‘Isa Pa, With Feelings’ review: Sweet and simple love

Oggs Cruz
‘Isa Pa, With Feelings’ review: Sweet and simple love
'It doesn’t cheat its way towards its happy endings. All the emotions it conjures feel sincere and authentic.'

The market nowadays has storytellers scrambling for novel theses on love.

Just recently, Andoy Ranay’s Open (2019) brought to the table a relationship set-up that challenges the traditional monogamist appreciation of romance, examining in an unsatisfyingly simplistic manner how love can persist in a society with perspectives. Antoinette Jadaone’s Never Not Love You (2018) douses the fairy tale idea of romance by onscreen tandems with doses of reality, enunciating the necessity of romance-driven national cinema to temper its escapist motives with the bleaker aspects of the human condition.

Jadaone’s Alone/Together (2019), Cathy Garcia-Molina’s Hello Love, Goodbye (2019), Jason Paul Laxamana’s Between Maybes (2019) and many other films stray farther and further from being true love stories and closer into commentaries on the romantic relationship in an age where practicality trumps the affairs of the heart.

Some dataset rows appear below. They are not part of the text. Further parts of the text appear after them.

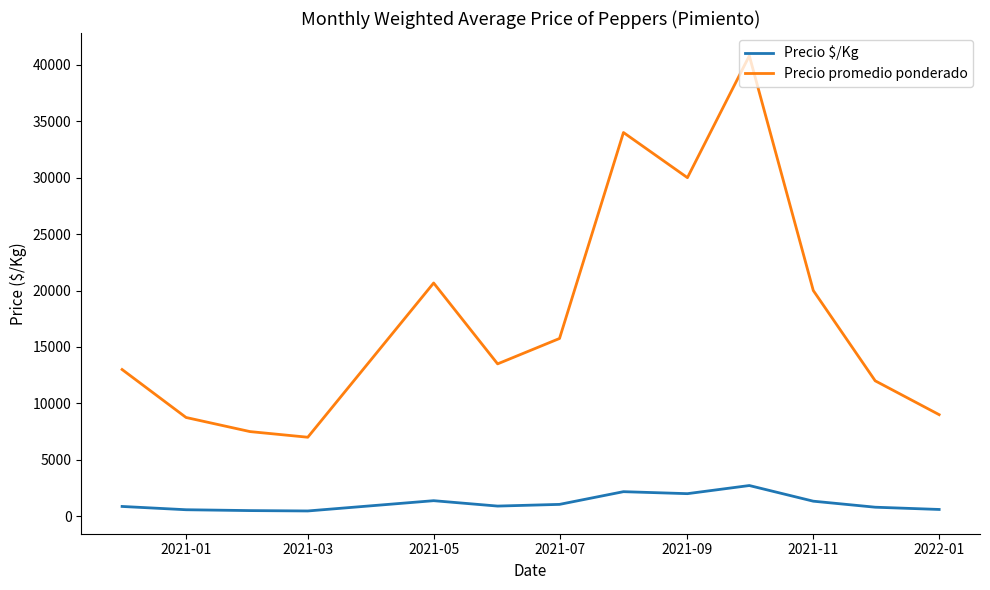

Is this an area chart (filled region under the line)?

No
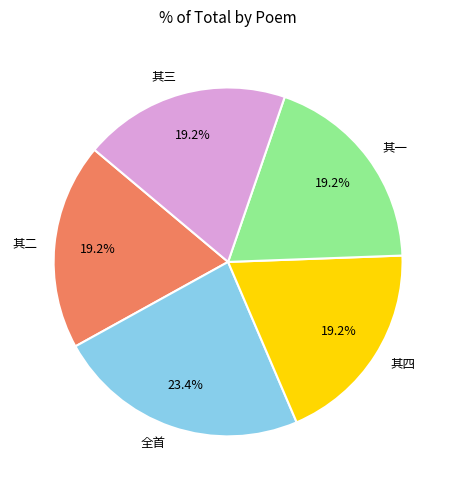

Approximately how many times larger is the value at 其二 compared to 其三?

1.0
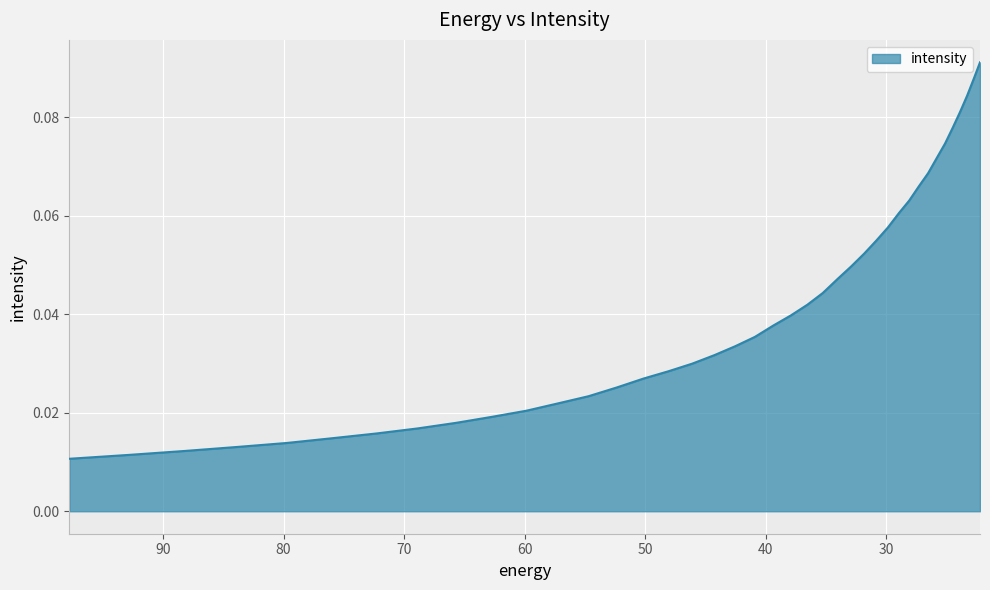

Which has a higher value, 25.800108 or 42.52636?

25.800108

A love story, through and through

Prime Cruz’s Isa Pa, With Feelings is a love story, through and through.

There are no buts, no ifs. There are no unnecessary complications and no delusions as to the grandeur of the oft-depicted emotion. It is as simple a romance can be.

Mara (Maine Mendoza) aims to be an architect because of her father’s frustrated ambition to be one. She, however, fails to pass the board exams and in one moment of anguish, figures in a minor accident where she is consoled by her neighbor Gali (Carlo Aquino), who is deaf. They eventually bond and amidst their differences, develop a liking to each other. Gali, seemingly untroubled by anything despite his inability to hear, reveals anxieties and hesitations as his budding relationship with Mara forces him closer to a world where he is different.

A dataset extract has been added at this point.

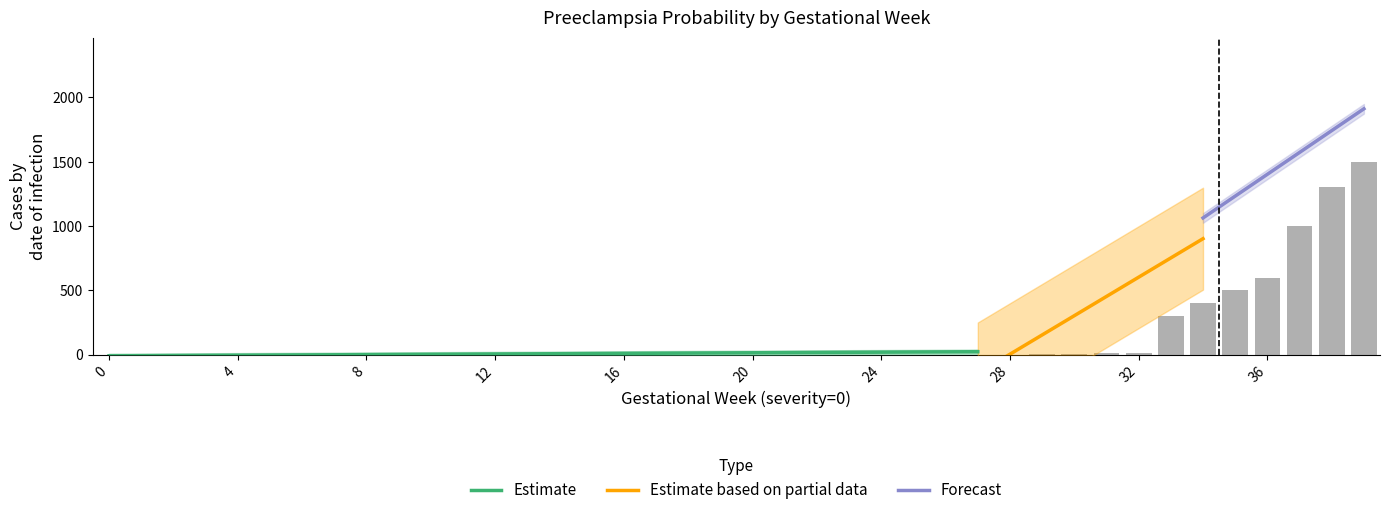

Reading right to left, what are all the values shown in this chart?

39=1500.0	38=1300.0	37=1000.0	36=600.0	35=500.0	34=400.0	33=300.0	32=12.0	31=10.0	30=6.0	29=2.0	28=0.4	27=0.2	26=0.2	25=0.1	24=0.0	23=0.0	22=0.0	21=0.0	20=0.0	19=0.0	18=0.0	17=0.0	16=0.0	15=0.0	14=0.0	13=0.0	12=0.0	11=0.0	10=0.0	9=0.0	8=0.0	7=0.0	6=0.0	5=0.0	4=0.0	3=0.0	2=0.0	1=0.0	0=0.0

The film stands out because it refuses to champion poignancy and heartache without regressing to previous attitudes that treat love as if it was so easily earned with just an instance of a kiss. It is complex enough without totally abandoning the familiar movements of the romance formula. Its characters, while not as harassed by the challenges of an inequitable economy, are portrayed with apt motivations that aren’t necessarily hinged on their need for love.

While the screenplay written by Jen Chuaunsu and Kookai Labayen follow the familiar grooves of the rom-com, it never falls into trap of clinging onto the tired tropes that define the genre. There are still familiar expectations that distract the lovers from their romantic aspirations. There are still third parties in the form of a former flame. There are still naysaying friends who offer cautions to their careless dive into love’s uncertain seas. The film however just hops scrapes those surfaces, relying instead on the magical moments when the love is uncomplicated and purely beautiful, when it works without fault.

Actions speak louder than words

Cruz is a visual storyteller.

From his first film Sleepless (2015) to his sole horror film The Debutantes (2017), he always amplifies his film’s conceit, whether it be love in an age of graveyard shifts or fear in a society confounded by bullyism, through a rich and textured visual design that complements the plot with a distinct mood and atmosphere. In Isa Pa, With Feelings, Cruz makes sure that the world where the differing worlds of Mara and Gali beautifully collides is conspicuously mundane but with a wide allowance for magic. The film depicts everyday interiors that suddenly explode with color, light or extreme emotion by a mere shift in perspective.

In Isa Pa, With Feelings, actions speak louder than words.

Cruz fully comprehends this and fully utilizes the strengths of his actors. He carefully blends Mendoza’s unmitigated expressiveness with Aquino’s subtle gestures in scenes that are both humorous and irresistibly sentimental. The film is unabashed in its motives to again put love on against all odds on a pedestal after it being waylaid for stark realism.

Thankfully, the film earns its optimism. It doesn’t cheat its way towards its happy endings. All the emotions it conjures feel sincere and authentic.

Acts of kindness

In the beginning, Mara and Gali find love amidst pain and difference through an act of kindness. In the film’s glorious end, the two embattled lovers reassure each other again with an act of kindness.

Isa Pa, With Feelings is refreshing because amidst the pessimism that has tainted love, it defiantly offers a reaffirmation that the crux of love will always be kindness. – Rappler.com


Francis Joseph Cruz litigates for a living and writes about cinema for fun. The first Filipino movie he saw in the theaters was Carlo J. Caparas’ Tirad Pass.

Since then, he’s been on a mission to find better memories with Philippine cinema.